Pascal Millet nous emporte dans une lente et douce dérive dans «Québec aller simple». Un désir irrésistible de s’arracher à la monotonie, d’échapper à toutes les balises pour changer sa vie, la transformer et être un autre marque ce roman. Comment ne pas songer à Jack Kerouac... À Jack London aussi pour qui la nature est une présence qui pousse l’humain au dépassement. L’écrivain raconte peut-être aussi son arrivée dans le pays du Québec puisqu’il est Français d’origine. Bien sûr, le lecteur n’hésite jamais à le suivre.
Mal dans sa peau, Manu étouffe dans sa société. Incapable d’imaginer son avenir dans un tel contexte, il fuit, voyage, vit au jour le jour. Sans trop savoir où il pourra dormir, il se laisse bousculer par les rencontres et le hasard. Il y a d’abord les États-Unis qui fascinent tous les Français et Montréal où il croise un jeune homme qui pense faire le tour du monde en voilier, mais qui ne partira jamais. Une rencontre marquante. Il apprendra plus tard, que ce garçon s’est suicidé. Est-ce ce qui arrive à ceux qui tournent le dos à ses rêves?
Manu se retrouve à l’auberge de jeunesse de Tadoussac où des marginaux hibernent pendant l’hiver. Tous attendent les jours chauds en échafaudant des projets. Ce sont des déracinés qui s’étourdissent à la moindre occasion, vivent l’instant sans trop poser de questions. Une rencontre, un sourire et peut-être que l’avenir s’avance dans le lointain.
Nature
Manu est fasciné par ce pays de démesure, de froid et de glace qui recouvre la baie de Tadoussac. Il découvre les excursions avec les chiens, y trouve un apaisement, une forme d’engourdissement peut-être.
Quand il doit retourner en France (question de visa), il retombe dans les mêmes ornières. Il se heurte à son père qui devient l’image de ce qu’il sera dans quelques années s’il se laisse happer par le quotidien et l’amour. La femme devient un piège qui castre l’homme en le sédentarisant. Il retrouve Françoise qu’il a croisée à Tadoussac, séjourne en Bretagne, mais comprend vite que cet amour est impossible. Pourquoi pas l’armée! Un an à n’être personne, à n’être nulle part.
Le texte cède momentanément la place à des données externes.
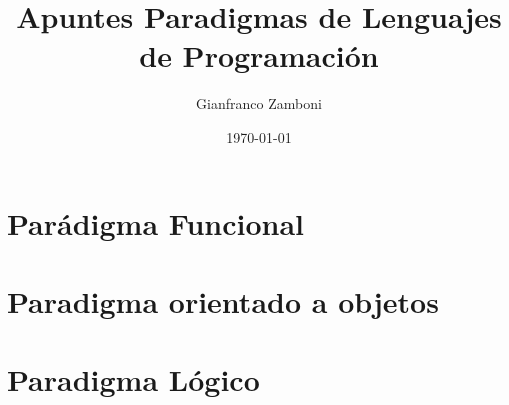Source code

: \documentclass[10pt,a4paper]{article}
\begin{document}
\title{Apuntes Paradigmas de Lenguajes de Programación}

\date{\today}

\author{Gianfranco Zamboni}
\begin{titlepage}
    \maketitle
    \thispagestyle{empty}
    \tableofcontents
\end{titlepage}

\newpage
\setcounter{page}{1}


\newpage
\part{Parádigma Funcional}



\newpage


\newpage


\newpage


\newpage
\part{Paradigma orientado a objetos}


\newpage


\newpage


\newpage
\part{Paradigma Lógico}



\newpage


\newpage

\appendix
\newpage

\end{document}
Il rencontre une artiste-peintre à sa libération, travaille dans une banque, au service des archives pour survivre. Le quotidien, malgré l’amour, malgré l’exultation des corps le rattrape. Manu n’arrive pas à chasser son mal à l’âme. Il doit se remettre en mouvement pour être pleinement vivant.
Tadoussac
À Tadoussac, plusieurs sont partis, d’autres occupent les petites chambres de l’auberge. Les projets d’André, le patron de la maison de jeunesse, happent tout le monde. Un bistrot, le ski dans les dunes de sable. Manu vit au jour le jour, travaille pour gagner sa bouffe et avoir une place pour dormir. Des filles arrivent et repartent. Il pourrait y avoir là une façon de secouer la grisaille mais le mal existentiel s’incruste. Toujours. Il revit quand il s’égare sur les routes, prend des photos. Son rêve de devenir reporter de guerre peut-être, d’être là où ça compte, où ça se passe s’éloigne un peu plus à chaque jour.
Manu sait que sa vie va dans toutes le directions et qu’il n’arrive pas à trouver une passion qui le pousse hors de soi. Il se sent comme le vieux bateau qu’ils ont radoubé et qui a fini par couler près du quai.
Il y a surtout cette plongée dans le petit monde de Tadoussac. C’est senti, vécu, vibrant. Un portrait saisissant de cette communauté qui respire à peine en hiver et qui s’éclate quand vient les premiers rayons du soleil. Une description minutieuse de plusieurs marginaux qui vivent sans trop regarder autour d’eux. Souvent émouvant et touchant.
Toujours juste, beau et bien senti. Manu devra reprendre la route parce que l’utopie, on le sait, attend au prochain détour, au creux d’une colline. Ce qui importe, c’est le mouvement, l’élan, l’espoir qui change tout. Peut-être qu’il n’y a que le nomadisme pour garder l’être en éveil. On peut le croire à lire ce beau roman de Pascal Millet.
«Québec aller simple» de Pascal Millet est paru aux Éditions XYZ.